Le fait de vouloir plonger les femmes dans un mutisme, quelle est la symbolique de tout ça ? Au-delà de la symbolique religieuse qui finalement n'existe pas réellement dans les textes quand on lit les sourates. La femme est l'avenir de l'homme ?

"Mes amies me disent : ‘Mortaza, tu es le seul homme afghan féministe.’"

Mortaza Behboudi

à franceinfo

Le régime taliban ou le régime iranien a peur des femmes. En Afghanistan, elles sont enfermées chez elles, les filles ne peuvent plus aller à l'école ni à l'université. Alors qu’en Iran, on voit des désobéissances civiles qui, de plus en plus, se répandent partout. Mais ce n'est pas le cas en Afghanistan où elles sont arrêtées, torturées, voire violées dans les prisons des talibans.

Vous êtes un nom très important dans le métier pour justement relayer, raconter ce qui se passe sur le terrain. Que vous apporte ce métier ?

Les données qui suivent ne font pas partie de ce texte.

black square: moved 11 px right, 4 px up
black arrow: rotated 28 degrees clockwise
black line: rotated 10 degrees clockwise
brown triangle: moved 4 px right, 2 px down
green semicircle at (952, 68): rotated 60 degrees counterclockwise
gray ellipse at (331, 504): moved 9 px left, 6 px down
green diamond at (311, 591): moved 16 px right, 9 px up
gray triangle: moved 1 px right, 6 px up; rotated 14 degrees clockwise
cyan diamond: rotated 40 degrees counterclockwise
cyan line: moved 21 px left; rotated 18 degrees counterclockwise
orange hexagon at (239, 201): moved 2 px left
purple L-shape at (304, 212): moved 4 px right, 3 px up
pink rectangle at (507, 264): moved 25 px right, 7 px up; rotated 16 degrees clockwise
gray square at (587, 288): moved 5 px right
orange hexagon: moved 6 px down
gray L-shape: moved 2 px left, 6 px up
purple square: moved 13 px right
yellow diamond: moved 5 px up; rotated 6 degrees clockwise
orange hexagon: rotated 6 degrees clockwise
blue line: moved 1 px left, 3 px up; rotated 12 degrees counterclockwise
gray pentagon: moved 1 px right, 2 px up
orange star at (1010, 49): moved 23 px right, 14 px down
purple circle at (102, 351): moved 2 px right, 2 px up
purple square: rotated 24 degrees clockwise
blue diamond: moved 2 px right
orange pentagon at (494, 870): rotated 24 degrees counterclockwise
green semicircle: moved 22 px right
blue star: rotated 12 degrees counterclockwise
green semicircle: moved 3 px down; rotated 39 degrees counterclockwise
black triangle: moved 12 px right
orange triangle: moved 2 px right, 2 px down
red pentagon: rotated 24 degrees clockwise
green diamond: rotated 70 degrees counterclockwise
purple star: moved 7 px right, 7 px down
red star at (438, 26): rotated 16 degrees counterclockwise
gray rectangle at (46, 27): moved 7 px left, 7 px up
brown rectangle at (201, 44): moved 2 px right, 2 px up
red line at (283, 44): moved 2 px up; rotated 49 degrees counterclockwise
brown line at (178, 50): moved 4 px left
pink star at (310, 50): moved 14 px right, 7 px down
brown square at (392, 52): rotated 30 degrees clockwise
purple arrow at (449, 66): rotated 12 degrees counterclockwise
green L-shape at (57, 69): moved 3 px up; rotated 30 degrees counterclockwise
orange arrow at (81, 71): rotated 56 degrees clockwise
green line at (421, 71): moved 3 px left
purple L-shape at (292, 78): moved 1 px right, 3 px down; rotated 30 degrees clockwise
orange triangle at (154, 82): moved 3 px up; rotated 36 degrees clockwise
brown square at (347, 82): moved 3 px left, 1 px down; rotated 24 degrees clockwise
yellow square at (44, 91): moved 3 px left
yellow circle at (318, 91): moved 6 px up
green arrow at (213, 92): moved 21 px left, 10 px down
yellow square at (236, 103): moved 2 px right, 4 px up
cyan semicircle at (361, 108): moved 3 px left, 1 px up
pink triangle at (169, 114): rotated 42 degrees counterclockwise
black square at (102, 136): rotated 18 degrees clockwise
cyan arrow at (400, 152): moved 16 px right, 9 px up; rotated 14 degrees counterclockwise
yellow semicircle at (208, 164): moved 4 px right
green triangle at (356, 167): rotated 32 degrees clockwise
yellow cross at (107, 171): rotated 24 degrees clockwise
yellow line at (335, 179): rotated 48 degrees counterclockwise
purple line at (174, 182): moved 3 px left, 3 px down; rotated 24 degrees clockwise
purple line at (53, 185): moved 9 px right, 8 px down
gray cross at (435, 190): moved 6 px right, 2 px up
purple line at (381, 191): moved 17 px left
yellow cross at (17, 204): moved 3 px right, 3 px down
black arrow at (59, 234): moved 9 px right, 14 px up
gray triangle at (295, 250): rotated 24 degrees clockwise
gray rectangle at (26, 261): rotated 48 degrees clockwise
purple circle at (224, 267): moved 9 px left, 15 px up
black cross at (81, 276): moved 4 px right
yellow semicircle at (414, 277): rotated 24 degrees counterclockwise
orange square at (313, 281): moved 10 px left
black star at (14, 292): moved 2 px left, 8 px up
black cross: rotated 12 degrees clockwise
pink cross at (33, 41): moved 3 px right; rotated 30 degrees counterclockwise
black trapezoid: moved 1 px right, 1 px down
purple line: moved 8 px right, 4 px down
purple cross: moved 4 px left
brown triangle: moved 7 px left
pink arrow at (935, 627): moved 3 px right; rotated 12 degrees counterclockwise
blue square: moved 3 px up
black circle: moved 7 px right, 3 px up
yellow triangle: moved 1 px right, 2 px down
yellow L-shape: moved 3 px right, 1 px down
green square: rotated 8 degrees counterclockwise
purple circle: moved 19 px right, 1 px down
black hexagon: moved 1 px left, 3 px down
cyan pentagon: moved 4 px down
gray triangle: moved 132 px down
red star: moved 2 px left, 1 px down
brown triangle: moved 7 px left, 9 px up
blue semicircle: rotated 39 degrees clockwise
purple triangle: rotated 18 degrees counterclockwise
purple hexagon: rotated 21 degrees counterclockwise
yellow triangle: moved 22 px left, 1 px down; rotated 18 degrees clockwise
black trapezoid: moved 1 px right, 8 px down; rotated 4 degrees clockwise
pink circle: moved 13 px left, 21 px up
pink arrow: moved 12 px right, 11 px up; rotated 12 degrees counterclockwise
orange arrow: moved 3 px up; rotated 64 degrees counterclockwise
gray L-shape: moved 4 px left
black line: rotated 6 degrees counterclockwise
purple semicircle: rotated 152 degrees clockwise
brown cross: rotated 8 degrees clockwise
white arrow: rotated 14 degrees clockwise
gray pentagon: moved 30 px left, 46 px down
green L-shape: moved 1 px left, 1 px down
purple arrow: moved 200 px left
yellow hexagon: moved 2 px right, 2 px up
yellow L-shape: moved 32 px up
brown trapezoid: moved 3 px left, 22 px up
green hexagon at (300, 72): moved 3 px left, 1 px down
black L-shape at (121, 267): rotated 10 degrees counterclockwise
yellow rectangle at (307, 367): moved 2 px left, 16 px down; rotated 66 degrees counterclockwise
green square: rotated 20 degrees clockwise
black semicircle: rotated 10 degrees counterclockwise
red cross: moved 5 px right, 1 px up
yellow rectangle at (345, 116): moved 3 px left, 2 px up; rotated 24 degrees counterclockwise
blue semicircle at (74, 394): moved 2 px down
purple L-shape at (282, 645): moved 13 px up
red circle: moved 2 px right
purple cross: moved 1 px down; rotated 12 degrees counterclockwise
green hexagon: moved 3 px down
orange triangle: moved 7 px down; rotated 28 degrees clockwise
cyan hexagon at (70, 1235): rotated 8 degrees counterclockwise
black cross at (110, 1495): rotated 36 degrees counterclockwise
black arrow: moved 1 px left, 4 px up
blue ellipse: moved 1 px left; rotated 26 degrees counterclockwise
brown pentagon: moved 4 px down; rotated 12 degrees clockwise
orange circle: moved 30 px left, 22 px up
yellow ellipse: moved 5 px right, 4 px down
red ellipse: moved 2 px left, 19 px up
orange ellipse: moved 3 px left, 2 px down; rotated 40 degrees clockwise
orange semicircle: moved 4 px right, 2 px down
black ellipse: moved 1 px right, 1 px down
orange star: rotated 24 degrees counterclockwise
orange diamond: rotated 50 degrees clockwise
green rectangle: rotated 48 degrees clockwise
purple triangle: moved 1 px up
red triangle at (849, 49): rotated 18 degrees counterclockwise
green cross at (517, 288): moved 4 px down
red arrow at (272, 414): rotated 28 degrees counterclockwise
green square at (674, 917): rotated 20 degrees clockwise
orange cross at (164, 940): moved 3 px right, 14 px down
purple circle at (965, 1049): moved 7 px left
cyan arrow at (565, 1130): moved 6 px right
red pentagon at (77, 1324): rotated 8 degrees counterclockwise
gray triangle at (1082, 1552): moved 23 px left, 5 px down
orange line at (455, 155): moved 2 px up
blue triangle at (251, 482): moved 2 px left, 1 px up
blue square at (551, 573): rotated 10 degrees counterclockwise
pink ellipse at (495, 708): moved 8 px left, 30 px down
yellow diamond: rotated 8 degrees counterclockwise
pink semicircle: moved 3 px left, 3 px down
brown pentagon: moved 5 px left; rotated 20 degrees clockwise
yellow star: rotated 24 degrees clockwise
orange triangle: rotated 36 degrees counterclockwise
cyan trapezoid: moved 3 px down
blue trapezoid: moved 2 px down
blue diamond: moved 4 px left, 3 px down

Quand je suis arrivé en France, il y avait certains journaux qui parlaient de la crise syrienne et ils titraient : "Les bateaux arrivent" et cela me choquait alors que j'étais un demandeur d'asile. Pour moi, il faut absolument changer le regard et donner la parole à ces personnes-là. Moi, j'étais à la rue à Paris, personne ne voulait m'entendre parce que les gens pensaient que je demandais de l'argent, mais pas du tout, je voulais être entendu. Un soir, une bénévole des Restos du cœur est venue vers moi : "Monsieur, pourquoi êtes-vous là ? Pourquoi ne parlez-vous pas ? Vous prenez votre soupe, vous êtes assis." J'ai répondu que je ne parlais pas la langue en anglais et tout de suite, elle m'a compris, elle m'a écouté et j'ai raconté en une demi-heure toute mon histoire. J'avais besoin de cela, d'être entendu.

Cela va changer pour vous ? Ce que l'on lit dans le regard et dans les trajectoires que vous nous racontez, c'est le changement, l'envie de s'élever contre ça.

C'est ça. Aujourd'hui, le fait de diffuser l'image d'êtres vivants est un crime en Afghanistan. Aujourd'hui, les caméras de surveillance sont de plus en plus utilisées pour repérer les dissidents. Les talibans sont connectés, sont partout sur les réseaux sociaux et le régime iranien a créé aussi une armée numérique pour attaquer les voix dissidentes et dire : "regardez, ce n'est pas vrai". On a besoin de journalistes locaux, on a besoin de travailler avec eux, on a besoin d'aller vers ces voix locales, aller les entendre et leur donner la parole, bien sûr.